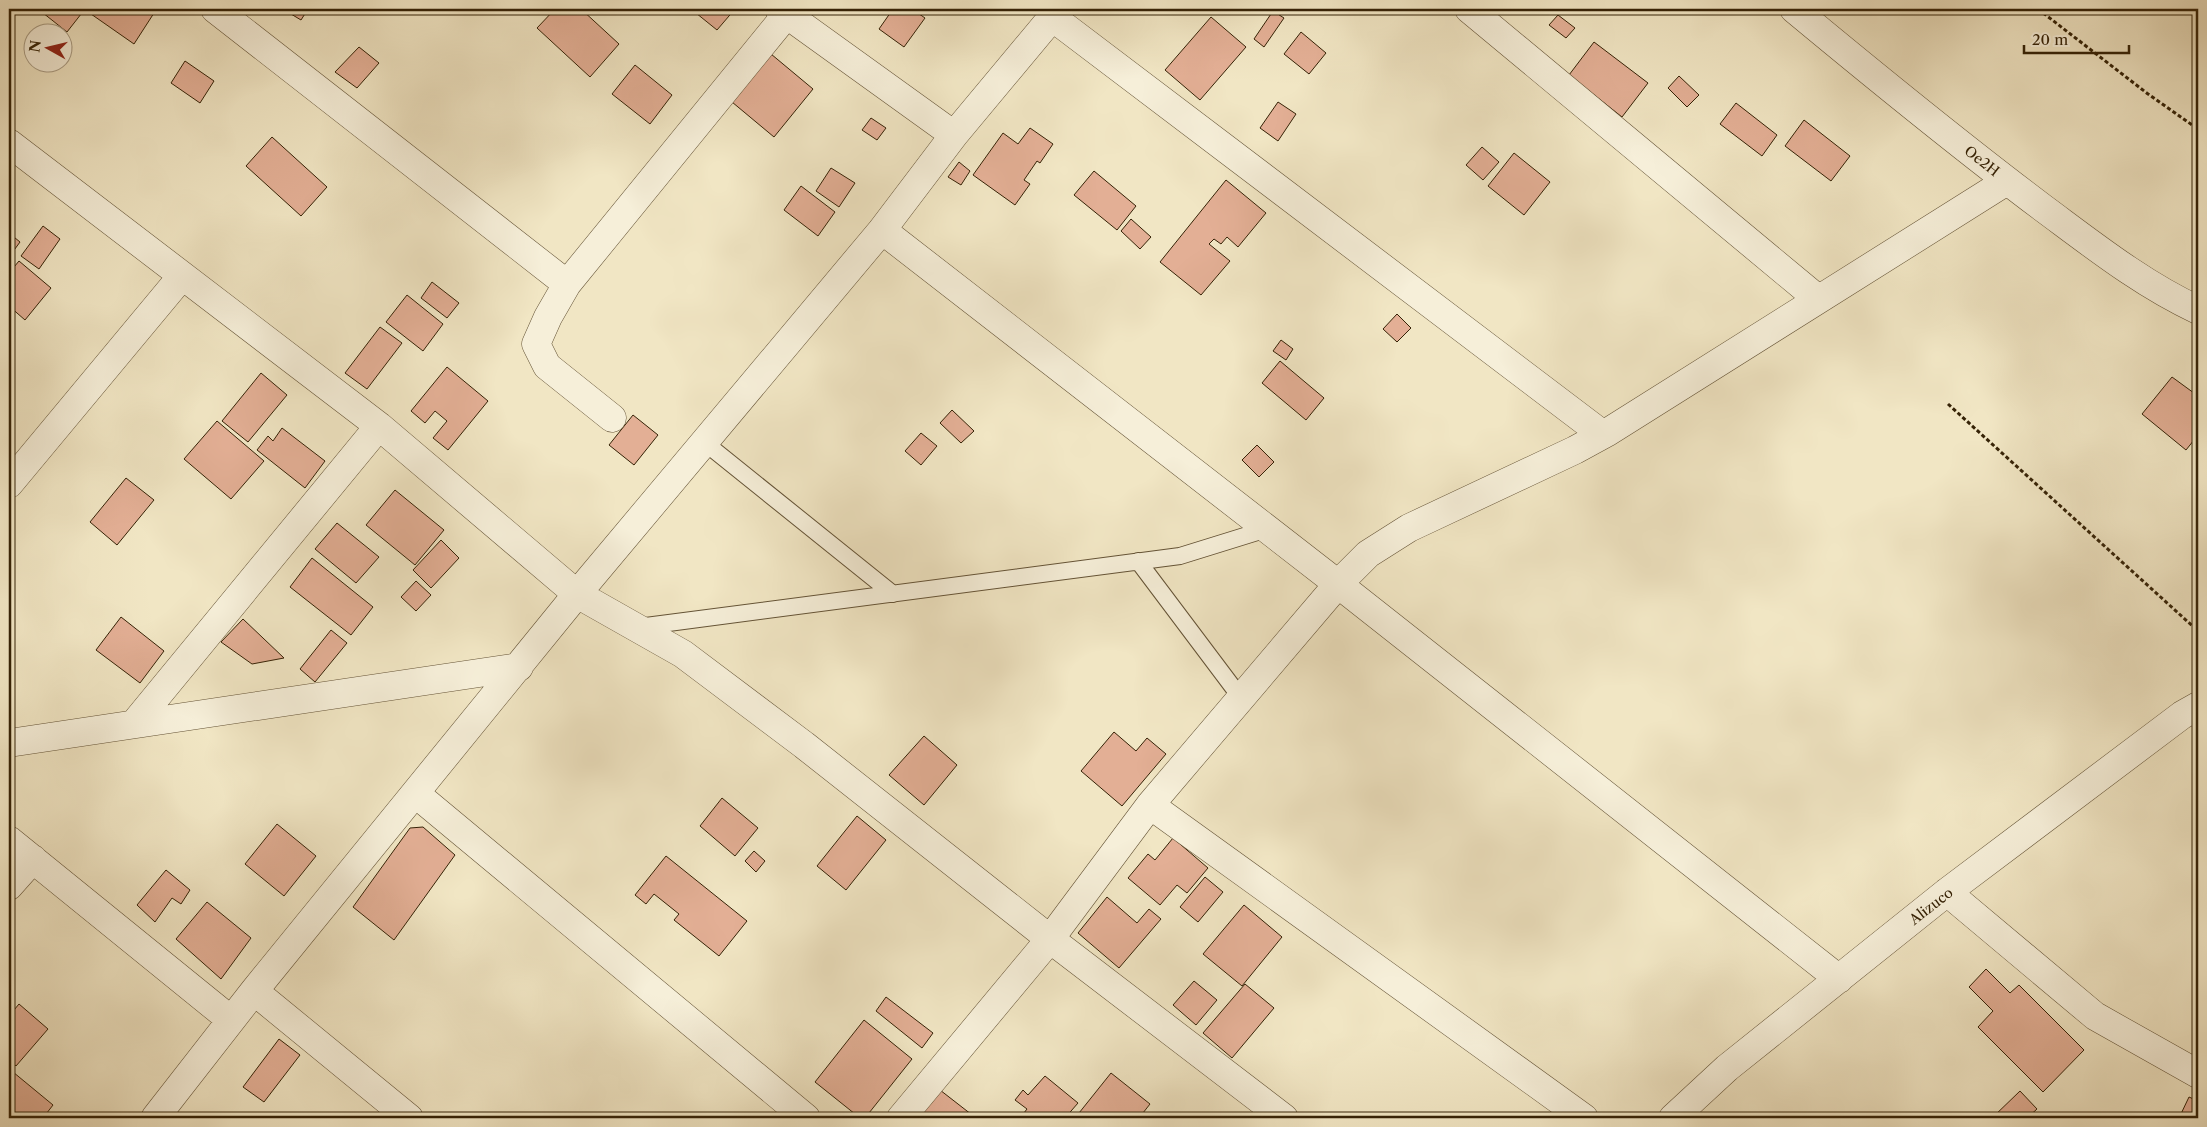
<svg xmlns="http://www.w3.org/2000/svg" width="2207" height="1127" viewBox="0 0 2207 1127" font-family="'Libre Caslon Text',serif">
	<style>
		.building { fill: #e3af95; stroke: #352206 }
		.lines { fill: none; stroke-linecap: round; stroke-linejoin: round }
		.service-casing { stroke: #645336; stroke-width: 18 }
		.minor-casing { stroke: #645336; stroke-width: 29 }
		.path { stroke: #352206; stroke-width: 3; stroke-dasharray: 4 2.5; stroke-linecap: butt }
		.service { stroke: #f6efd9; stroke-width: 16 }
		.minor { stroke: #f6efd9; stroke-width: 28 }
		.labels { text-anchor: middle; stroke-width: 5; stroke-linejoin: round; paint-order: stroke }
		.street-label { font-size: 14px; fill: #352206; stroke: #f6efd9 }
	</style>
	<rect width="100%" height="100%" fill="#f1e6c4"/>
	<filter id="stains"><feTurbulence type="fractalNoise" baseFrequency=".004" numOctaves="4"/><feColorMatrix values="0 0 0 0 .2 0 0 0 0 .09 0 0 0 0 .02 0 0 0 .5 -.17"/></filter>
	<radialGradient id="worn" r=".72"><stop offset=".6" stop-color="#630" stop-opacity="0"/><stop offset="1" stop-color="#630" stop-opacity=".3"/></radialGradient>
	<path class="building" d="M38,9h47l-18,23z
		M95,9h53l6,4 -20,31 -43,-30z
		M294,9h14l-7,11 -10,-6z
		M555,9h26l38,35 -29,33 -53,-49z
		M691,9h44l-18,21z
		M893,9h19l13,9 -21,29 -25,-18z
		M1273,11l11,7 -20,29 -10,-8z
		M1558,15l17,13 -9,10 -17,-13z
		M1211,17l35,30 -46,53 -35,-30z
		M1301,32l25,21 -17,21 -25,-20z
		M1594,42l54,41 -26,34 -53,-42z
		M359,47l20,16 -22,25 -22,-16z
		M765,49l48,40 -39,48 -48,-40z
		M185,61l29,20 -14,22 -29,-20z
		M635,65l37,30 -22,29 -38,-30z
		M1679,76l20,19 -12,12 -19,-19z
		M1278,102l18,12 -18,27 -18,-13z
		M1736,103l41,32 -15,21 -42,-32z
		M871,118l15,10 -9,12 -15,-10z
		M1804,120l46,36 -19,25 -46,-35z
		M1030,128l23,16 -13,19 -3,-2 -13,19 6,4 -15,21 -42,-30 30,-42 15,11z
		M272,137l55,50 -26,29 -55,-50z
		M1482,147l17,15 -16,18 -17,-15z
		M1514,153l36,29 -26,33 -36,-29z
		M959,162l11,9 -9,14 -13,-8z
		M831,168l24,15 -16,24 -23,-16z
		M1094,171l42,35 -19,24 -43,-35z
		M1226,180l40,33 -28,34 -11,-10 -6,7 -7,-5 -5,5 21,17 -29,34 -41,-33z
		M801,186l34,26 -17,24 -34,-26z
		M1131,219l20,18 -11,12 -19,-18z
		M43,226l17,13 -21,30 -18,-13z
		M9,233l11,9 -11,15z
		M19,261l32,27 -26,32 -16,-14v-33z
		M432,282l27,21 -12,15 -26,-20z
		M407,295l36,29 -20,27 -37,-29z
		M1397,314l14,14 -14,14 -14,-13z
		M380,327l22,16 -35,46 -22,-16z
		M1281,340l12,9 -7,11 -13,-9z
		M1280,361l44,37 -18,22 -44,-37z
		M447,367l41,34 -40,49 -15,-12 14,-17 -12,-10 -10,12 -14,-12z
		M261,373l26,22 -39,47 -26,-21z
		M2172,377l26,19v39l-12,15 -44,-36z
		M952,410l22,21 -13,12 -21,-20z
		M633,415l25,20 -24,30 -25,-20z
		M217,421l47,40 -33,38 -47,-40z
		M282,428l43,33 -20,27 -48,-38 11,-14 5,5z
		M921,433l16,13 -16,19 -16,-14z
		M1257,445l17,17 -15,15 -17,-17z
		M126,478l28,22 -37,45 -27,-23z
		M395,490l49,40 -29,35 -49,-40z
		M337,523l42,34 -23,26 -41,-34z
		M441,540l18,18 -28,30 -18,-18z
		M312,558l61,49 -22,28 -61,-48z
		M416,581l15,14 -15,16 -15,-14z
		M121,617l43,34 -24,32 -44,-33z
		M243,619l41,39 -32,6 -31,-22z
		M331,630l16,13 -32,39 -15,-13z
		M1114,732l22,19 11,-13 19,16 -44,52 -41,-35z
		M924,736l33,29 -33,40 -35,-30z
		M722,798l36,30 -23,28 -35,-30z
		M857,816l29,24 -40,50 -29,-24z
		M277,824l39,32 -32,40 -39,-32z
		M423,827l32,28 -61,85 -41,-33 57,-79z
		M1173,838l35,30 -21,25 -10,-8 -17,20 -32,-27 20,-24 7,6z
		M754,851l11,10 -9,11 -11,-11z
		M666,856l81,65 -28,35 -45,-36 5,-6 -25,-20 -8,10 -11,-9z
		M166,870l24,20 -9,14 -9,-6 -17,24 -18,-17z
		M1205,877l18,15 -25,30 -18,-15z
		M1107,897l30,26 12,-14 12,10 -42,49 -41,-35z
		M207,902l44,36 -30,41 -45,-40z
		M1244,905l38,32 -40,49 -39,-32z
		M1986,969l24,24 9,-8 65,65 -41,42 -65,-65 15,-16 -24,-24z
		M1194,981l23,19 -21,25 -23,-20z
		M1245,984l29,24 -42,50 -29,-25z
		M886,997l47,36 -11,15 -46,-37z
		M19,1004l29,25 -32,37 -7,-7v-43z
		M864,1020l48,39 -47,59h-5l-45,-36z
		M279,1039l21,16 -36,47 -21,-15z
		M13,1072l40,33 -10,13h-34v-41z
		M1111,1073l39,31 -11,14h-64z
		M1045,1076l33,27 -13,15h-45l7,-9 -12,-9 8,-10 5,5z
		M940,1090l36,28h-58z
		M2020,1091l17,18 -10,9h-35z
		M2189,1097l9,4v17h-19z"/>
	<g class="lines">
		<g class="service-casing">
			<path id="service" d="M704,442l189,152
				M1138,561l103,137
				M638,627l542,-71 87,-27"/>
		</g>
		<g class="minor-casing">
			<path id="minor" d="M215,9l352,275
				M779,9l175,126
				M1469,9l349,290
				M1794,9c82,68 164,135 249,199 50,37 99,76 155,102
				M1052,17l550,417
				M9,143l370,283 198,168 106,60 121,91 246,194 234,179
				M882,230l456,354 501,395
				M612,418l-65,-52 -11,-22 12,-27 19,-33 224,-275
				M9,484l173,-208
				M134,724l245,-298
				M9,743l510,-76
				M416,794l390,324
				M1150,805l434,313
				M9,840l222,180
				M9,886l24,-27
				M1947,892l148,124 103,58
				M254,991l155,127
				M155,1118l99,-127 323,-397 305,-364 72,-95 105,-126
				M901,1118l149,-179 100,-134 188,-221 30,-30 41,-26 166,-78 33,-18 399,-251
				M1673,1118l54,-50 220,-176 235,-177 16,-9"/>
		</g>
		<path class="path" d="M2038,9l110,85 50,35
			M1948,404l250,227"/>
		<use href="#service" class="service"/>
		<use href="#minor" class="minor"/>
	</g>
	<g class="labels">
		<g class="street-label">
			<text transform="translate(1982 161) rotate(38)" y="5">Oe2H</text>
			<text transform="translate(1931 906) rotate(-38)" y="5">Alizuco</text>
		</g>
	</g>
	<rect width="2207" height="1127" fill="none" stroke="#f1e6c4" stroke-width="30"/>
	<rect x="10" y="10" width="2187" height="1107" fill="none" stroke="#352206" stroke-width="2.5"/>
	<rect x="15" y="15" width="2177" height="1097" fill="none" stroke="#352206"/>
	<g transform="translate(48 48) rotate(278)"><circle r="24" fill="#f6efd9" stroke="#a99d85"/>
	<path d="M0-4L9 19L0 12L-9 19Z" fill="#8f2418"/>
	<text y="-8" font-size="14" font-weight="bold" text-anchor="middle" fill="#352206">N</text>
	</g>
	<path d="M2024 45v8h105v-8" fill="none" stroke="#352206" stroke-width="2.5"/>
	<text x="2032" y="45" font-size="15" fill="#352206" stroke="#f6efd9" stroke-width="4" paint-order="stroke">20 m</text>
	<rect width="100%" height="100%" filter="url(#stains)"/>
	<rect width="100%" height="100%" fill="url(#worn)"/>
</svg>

==*==

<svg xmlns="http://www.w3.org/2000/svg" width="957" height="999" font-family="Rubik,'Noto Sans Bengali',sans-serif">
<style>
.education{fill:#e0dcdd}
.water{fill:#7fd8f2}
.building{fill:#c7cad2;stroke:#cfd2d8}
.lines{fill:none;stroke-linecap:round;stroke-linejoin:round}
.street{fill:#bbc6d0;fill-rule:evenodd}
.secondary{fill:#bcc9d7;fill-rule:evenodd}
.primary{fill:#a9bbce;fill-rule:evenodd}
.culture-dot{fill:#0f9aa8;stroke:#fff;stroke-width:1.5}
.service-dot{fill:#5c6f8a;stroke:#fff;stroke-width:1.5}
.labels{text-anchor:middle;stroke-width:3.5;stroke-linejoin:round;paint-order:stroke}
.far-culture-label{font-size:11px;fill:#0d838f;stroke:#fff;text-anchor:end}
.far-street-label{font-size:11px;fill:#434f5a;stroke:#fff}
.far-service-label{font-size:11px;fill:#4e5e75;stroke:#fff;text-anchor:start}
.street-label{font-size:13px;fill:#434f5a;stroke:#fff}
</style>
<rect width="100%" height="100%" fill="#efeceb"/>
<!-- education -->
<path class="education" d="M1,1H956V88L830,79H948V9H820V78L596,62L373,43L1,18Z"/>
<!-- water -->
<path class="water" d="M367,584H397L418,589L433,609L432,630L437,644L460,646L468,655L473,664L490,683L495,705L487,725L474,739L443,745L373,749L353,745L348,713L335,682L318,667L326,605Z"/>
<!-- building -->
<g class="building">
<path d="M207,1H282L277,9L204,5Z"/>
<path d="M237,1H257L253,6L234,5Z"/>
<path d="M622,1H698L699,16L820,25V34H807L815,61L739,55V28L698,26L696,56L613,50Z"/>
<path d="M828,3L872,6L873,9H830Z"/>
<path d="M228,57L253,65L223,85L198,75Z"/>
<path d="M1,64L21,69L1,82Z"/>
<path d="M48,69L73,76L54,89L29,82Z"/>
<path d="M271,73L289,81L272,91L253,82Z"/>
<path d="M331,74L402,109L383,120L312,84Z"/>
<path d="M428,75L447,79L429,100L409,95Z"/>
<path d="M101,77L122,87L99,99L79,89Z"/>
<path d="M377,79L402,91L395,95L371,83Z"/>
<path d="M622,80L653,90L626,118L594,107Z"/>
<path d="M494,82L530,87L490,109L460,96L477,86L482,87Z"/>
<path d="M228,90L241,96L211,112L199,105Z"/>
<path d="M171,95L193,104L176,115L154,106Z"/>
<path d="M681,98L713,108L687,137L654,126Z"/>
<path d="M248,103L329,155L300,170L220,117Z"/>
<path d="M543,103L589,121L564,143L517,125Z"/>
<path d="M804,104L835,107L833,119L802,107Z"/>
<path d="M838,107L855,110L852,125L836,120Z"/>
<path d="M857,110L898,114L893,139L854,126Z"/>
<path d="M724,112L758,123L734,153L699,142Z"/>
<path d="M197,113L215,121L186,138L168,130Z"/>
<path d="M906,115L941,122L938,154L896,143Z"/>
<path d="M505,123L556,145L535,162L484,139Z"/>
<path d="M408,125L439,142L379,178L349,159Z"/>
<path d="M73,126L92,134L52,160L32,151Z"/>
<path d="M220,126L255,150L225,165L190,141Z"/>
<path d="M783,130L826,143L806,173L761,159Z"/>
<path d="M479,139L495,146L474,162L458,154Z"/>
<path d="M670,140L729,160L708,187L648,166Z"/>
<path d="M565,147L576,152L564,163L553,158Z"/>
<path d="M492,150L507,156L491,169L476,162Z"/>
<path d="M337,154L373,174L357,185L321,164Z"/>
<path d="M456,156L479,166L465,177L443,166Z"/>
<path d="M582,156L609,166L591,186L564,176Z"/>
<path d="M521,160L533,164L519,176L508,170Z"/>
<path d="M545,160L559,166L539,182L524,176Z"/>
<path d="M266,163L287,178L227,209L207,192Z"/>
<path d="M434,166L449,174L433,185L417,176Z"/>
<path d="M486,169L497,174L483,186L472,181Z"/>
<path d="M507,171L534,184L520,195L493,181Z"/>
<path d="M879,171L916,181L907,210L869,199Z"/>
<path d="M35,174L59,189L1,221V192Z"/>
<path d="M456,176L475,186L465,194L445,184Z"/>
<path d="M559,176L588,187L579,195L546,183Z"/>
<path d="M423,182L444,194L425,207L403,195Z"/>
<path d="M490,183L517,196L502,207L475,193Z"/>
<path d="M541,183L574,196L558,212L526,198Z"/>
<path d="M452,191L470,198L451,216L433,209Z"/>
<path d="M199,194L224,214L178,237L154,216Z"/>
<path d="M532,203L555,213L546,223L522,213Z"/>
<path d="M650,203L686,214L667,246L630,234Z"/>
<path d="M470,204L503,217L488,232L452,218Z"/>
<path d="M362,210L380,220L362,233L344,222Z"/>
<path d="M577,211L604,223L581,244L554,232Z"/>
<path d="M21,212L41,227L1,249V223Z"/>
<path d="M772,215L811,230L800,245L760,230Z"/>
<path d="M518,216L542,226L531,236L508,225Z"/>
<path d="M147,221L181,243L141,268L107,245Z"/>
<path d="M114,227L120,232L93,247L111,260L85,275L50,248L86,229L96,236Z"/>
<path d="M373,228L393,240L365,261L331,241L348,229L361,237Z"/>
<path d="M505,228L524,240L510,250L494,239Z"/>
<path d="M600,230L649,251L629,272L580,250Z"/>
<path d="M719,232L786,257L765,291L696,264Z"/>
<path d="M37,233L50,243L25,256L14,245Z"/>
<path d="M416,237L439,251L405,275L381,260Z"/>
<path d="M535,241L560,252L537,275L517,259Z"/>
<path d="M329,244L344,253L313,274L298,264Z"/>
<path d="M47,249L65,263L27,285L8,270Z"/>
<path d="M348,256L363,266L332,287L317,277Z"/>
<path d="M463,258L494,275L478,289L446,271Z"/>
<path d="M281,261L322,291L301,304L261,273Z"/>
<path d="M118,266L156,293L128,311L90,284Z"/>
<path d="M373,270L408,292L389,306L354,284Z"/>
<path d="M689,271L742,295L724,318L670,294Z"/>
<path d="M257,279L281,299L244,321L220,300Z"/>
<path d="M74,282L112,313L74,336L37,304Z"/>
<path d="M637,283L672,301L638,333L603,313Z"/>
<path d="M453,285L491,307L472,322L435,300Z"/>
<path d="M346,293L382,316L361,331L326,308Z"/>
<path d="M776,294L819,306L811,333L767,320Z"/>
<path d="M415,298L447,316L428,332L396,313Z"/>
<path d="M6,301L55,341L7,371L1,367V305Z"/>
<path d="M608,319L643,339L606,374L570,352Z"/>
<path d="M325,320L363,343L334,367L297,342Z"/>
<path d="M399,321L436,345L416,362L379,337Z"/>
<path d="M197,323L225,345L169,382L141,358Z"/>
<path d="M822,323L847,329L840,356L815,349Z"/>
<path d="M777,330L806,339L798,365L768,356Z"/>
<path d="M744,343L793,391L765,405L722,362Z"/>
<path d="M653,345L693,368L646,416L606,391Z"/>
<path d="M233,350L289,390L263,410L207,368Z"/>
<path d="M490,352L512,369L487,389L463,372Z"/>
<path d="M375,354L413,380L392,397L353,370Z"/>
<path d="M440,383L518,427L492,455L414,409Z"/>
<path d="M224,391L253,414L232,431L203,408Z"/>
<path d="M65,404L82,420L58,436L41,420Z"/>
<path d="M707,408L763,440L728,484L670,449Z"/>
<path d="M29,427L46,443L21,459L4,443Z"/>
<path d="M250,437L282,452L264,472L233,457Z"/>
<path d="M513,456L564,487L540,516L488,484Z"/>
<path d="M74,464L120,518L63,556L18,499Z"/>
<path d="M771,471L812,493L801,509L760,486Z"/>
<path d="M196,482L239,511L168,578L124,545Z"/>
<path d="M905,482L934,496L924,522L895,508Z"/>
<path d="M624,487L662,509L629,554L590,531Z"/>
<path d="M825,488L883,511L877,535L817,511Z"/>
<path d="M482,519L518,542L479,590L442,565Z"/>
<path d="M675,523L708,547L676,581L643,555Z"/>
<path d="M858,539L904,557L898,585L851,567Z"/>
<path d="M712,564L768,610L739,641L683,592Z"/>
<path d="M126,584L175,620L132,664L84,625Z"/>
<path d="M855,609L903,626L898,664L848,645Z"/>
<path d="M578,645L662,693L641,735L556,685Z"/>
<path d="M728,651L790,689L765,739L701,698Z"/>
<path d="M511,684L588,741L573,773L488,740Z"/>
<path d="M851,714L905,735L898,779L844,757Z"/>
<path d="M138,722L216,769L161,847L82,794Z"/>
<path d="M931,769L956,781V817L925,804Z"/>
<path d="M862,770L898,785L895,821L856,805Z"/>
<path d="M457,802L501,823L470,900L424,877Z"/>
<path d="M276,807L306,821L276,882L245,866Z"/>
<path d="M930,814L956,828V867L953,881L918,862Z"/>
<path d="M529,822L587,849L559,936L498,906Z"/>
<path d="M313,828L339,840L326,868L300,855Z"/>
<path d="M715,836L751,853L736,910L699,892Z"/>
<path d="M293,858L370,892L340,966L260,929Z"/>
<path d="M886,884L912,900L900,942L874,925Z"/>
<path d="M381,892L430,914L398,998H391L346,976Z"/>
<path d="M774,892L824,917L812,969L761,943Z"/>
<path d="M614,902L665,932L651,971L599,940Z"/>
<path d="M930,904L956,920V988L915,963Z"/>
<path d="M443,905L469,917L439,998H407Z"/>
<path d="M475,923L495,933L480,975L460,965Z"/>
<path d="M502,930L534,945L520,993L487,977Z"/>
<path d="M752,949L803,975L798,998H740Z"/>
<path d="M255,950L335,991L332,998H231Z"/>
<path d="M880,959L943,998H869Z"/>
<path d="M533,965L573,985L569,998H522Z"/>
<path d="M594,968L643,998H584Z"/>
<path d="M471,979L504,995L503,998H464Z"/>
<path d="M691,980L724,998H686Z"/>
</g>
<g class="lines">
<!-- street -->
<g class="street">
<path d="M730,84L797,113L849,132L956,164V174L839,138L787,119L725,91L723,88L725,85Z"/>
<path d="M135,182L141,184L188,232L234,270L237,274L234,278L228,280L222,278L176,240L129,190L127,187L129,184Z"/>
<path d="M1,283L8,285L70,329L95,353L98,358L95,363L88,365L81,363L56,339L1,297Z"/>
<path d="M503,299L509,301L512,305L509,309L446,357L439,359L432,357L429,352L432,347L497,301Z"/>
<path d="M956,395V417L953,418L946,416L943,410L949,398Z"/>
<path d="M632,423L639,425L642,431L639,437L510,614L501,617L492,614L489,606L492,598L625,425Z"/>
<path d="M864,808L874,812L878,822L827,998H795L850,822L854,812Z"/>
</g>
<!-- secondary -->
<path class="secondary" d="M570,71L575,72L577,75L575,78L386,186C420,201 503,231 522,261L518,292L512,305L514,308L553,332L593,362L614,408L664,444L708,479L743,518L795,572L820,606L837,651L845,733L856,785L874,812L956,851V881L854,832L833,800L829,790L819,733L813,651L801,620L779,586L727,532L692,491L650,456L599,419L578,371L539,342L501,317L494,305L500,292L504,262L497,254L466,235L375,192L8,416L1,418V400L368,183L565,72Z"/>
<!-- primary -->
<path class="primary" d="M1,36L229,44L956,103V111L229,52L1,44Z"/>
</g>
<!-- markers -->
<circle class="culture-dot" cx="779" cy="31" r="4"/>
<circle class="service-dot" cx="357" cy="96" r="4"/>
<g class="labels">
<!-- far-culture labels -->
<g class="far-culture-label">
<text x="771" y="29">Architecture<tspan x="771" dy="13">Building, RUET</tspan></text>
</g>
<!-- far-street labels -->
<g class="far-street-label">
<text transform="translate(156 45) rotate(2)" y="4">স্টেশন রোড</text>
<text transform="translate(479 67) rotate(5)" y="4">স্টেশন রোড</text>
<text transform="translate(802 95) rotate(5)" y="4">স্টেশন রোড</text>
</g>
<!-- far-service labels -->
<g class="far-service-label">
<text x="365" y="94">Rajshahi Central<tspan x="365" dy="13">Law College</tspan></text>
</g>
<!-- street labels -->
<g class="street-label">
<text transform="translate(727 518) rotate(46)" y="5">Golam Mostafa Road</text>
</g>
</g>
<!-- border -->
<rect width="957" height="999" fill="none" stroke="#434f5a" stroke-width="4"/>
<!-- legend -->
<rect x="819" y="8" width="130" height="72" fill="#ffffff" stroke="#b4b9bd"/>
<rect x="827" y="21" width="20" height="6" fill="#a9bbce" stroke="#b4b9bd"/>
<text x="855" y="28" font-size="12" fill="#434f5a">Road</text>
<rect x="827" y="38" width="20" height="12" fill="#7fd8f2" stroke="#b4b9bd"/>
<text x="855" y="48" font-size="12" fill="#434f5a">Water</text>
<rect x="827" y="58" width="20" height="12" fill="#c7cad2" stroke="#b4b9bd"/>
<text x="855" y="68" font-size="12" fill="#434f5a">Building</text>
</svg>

==*==

Directions
From the entries above, write out only the lines starting at the line that holds "#645336; stroke-width: 29" and ending at the line that holds "M831,168l24,15 -16,24 -23,-16z", keeping both and matching them exactly.

Solved exercise
		.minor-casing { stroke: #645336; stroke-width: 29 }
		.path { stroke: #352206; stroke-width: 3; stroke-dasharray: 4 2.5; stroke-linecap: butt }
		.service { stroke: #f6efd9; stroke-width: 16 }
		.minor { stroke: #f6efd9; stroke-width: 28 }
		.labels { text-anchor: middle; stroke-width: 5; stroke-linejoin: round; paint-order: stroke }
		.street-label { font-size: 14px; fill: #352206; stroke: #f6efd9 }
	</style>
	<rect width="100%" height="100%" fill="#f1e6c4"/>
	<filter id="stains"><feTurbulence type="fractalNoise" baseFrequency=".004" numOctaves="4"/><feColorMatrix values="0 0 0 0 .2 0 0 0 0 .09 0 0 0 0 .02 0 0 0 .5 -.17"/></filter>
	<radialGradient id="worn" r=".72"><stop offset=".6" stop-color="#630" stop-opacity="0"/><stop offset="1" stop-color="#630" stop-opacity=".3"/></radialGradient>
	<path class="building" d="M38,9h47l-18,23z
		M95,9h53l6,4 -20,31 -43,-30z
		M294,9h14l-7,11 -10,-6z
		M555,9h26l38,35 -29,33 -53,-49z
		M691,9h44l-18,21z
		M893,9h19l13,9 -21,29 -25,-18z
		M1273,11l11,7 -20,29 -10,-8z
		M1558,15l17,13 -9,10 -17,-13z
		M1211,17l35,30 -46,53 -35,-30z
		M1301,32l25,21 -17,21 -25,-20z
		M1594,42l54,41 -26,34 -53,-42z
		M359,47l20,16 -22,25 -22,-16z
		M765,49l48,40 -39,48 -48,-40z
		M185,61l29,20 -14,22 -29,-20z
		M635,65l37,30 -22,29 -38,-30z
		M1679,76l20,19 -12,12 -19,-19z
		M1278,102l18,12 -18,27 -18,-13z
		M1736,103l41,32 -15,21 -42,-32z
		M871,118l15,10 -9,12 -15,-10z
		M1804,120l46,36 -19,25 -46,-35z
		M1030,128l23,16 -13,19 -3,-2 -13,19 6,4 -15,21 -42,-30 30,-42 15,11z
		M272,137l55,50 -26,29 -55,-50z
		M1482,147l17,15 -16,18 -17,-15z
		M1514,153l36,29 -26,33 -36,-29z
		M959,162l11,9 -9,14 -13,-8z
		M831,168l24,15 -16,24 -23,-16z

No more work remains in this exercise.